The noise and motion drew attention. One of the starving rose up from behind the thin screen of grass. Crumbs of dirt fell from his mouth. He had been eating earth in hopes of straining out some scrap of worm-flesh. Seeing and smelling the lush flesh of the woman he charged at her, his hands outstretched. She dropped the basket, the seeds lost to the wind, and shifted her body into a spring. When the starving man screamed and lunged she put a kick into his throat. He staggered back, choking. She pulled a long knife from her belt and slashed out at his neck. Blood bloomed. He fell, she continued to cut, sawing away at the tough nerves connecting the vertebrae until she had severed the head completely, killing him temporarily. She wiped the knife and its complement of starving blood on his skin and holstered it again.

Already his hungry blood was seeping out, seeking, a red amoeba. The machines that made his blood hungry, the machines small as atoms, would not let him die. They would never let anybody die anymore.
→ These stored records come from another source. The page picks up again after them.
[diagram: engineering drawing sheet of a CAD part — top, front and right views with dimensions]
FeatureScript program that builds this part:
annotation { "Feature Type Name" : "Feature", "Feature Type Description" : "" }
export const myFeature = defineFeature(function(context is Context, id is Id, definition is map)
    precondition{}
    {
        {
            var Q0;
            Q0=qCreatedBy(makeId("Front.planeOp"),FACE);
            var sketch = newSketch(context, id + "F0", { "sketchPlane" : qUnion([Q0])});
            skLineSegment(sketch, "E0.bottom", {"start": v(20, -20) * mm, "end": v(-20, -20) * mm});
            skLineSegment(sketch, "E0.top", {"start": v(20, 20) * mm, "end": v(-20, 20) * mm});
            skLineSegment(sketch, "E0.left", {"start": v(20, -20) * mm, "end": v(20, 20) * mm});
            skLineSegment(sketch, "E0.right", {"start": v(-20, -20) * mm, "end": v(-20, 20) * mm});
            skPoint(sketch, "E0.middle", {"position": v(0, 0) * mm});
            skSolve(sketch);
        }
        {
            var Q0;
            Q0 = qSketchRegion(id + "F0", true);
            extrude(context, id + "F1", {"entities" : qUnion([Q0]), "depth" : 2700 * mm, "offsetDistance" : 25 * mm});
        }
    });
And for the first five years, among those elites who could afford them, that had been a blessing. But when the nanomachines began to transmit from person to person like a virus until all in the world were made deathless, and all the appetites for energy and organified matter that had already been straining the planet to its breaking point only amplified with time, people began to recognize that it was a curse in disguise.

She picked up her basket. She moved among the plants and collected the seeds of grass. She collected the seeds of amaranth, here called pigweed, when it was called anything at all and not eaten whole and raw.

She searched for a cure to hunger. Or she searched for a cure to life, the Pure Poison.

The naturalist leaned back his head, exposing his throat. She had been a colleague. He closed his eyes. He blew his breath out through fixed teeth. The savages screamed around him.